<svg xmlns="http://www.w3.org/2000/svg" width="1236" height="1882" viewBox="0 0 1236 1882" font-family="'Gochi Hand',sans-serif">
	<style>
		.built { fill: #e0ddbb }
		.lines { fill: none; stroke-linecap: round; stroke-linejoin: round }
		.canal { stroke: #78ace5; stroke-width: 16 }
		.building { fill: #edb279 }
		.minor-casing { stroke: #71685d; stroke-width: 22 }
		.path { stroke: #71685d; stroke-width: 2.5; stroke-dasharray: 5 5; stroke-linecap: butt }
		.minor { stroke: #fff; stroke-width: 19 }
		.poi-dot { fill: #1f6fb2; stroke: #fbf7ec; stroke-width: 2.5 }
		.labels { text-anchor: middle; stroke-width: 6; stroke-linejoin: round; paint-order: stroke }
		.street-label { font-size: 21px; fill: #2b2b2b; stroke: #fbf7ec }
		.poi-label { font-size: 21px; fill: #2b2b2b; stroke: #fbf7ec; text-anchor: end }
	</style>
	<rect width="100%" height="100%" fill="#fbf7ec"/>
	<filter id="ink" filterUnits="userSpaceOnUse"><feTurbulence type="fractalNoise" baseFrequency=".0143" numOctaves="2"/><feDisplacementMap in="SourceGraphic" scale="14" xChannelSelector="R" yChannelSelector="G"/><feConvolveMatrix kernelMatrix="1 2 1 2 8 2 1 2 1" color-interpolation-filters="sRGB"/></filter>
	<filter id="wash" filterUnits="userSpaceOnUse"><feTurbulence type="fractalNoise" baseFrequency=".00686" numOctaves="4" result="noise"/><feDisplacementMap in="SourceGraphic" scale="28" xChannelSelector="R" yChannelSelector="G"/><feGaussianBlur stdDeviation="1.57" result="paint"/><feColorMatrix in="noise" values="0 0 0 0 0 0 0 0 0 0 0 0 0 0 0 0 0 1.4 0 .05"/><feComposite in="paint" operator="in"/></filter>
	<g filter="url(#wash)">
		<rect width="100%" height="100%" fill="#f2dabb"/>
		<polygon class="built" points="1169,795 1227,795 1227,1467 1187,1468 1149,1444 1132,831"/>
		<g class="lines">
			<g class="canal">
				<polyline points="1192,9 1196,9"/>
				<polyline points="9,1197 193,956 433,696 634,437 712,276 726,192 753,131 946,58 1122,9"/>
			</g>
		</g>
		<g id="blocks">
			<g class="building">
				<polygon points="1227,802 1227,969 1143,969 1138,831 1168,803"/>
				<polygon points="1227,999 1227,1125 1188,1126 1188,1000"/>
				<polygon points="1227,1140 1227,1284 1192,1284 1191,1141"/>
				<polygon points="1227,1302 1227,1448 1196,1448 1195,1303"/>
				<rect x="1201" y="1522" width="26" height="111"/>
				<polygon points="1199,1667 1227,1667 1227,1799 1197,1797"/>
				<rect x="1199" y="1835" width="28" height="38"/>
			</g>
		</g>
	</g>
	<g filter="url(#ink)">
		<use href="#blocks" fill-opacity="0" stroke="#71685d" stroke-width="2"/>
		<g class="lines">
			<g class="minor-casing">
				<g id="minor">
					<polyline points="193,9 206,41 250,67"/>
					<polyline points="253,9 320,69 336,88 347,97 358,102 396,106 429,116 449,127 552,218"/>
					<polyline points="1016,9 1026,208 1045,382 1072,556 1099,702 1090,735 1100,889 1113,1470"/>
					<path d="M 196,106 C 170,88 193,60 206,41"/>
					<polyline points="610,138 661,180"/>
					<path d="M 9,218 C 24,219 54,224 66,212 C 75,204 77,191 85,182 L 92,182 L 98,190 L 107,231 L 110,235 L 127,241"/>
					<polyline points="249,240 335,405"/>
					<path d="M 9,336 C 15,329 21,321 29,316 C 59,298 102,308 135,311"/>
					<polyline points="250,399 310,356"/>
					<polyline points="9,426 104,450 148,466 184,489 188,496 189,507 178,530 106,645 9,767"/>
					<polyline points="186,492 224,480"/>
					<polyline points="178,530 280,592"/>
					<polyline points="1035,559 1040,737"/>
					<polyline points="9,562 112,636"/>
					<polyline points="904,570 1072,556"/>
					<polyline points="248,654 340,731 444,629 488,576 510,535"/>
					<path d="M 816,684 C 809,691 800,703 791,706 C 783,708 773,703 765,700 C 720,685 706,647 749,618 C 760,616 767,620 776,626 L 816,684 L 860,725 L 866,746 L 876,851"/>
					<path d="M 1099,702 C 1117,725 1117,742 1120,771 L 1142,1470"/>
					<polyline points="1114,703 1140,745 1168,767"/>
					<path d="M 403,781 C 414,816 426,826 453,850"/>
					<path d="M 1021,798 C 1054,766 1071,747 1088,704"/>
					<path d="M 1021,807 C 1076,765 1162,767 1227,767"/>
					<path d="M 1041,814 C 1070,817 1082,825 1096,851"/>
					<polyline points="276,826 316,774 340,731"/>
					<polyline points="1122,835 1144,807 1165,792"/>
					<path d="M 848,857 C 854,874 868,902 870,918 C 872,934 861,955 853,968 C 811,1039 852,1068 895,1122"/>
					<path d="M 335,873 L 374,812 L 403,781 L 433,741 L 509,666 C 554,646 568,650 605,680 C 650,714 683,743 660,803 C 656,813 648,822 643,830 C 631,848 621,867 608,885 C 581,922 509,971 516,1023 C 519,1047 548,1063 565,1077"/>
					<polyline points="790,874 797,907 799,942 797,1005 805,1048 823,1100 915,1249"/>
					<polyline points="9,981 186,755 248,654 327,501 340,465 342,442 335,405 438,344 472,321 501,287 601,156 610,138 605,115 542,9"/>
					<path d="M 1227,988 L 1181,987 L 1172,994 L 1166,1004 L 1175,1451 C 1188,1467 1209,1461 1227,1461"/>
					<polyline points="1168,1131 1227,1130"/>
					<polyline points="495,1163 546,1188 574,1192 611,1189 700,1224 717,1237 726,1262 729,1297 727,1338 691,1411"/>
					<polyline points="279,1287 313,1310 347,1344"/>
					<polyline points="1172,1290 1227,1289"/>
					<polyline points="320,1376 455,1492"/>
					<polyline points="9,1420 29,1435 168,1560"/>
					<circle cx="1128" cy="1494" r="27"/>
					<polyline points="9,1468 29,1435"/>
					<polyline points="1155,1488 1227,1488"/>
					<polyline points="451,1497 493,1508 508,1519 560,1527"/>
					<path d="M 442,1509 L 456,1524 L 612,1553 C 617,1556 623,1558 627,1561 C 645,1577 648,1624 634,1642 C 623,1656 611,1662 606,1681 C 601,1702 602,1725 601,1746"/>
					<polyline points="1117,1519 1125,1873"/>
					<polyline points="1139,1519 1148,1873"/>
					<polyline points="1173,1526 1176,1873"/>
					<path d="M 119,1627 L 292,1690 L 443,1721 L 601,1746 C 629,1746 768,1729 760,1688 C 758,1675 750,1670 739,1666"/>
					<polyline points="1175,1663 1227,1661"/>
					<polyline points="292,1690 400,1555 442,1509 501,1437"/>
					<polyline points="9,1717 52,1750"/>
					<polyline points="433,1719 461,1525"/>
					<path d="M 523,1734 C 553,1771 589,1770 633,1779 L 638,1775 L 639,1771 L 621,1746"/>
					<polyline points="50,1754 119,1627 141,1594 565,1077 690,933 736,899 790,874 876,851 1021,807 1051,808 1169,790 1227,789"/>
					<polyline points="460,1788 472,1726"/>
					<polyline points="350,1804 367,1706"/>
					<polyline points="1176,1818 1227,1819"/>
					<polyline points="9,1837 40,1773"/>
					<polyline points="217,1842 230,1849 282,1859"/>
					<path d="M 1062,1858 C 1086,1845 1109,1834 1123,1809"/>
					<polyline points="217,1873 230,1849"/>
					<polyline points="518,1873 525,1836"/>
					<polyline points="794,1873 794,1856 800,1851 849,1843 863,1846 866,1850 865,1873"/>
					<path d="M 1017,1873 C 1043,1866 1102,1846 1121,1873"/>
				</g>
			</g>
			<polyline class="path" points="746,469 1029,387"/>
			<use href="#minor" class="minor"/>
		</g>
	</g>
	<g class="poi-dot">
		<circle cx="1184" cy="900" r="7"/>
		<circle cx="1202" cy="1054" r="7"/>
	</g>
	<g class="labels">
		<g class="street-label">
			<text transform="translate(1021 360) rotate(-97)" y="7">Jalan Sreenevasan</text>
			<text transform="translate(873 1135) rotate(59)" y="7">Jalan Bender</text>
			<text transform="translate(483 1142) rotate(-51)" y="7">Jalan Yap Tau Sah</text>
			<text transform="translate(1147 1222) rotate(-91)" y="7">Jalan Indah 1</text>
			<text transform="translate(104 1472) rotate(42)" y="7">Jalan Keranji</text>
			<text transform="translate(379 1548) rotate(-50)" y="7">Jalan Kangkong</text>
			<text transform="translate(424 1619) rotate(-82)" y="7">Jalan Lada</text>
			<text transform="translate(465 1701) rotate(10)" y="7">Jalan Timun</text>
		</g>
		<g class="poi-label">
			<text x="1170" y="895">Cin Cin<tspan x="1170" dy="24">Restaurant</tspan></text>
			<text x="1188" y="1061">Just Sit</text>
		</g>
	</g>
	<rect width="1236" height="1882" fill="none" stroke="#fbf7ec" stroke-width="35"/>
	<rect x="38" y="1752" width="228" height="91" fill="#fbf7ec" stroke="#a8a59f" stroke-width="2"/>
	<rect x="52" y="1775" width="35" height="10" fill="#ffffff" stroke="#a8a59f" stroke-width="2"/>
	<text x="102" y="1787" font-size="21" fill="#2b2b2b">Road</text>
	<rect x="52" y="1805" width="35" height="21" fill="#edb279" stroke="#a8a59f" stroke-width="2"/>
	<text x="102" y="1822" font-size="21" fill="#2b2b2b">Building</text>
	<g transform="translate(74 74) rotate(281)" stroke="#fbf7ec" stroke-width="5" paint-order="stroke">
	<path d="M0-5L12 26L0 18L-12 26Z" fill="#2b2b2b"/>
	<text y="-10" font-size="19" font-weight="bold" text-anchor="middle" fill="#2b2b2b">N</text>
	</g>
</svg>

+++

The only acceptable answer is a number: how many lines of the listing contain the word "linejoin".

2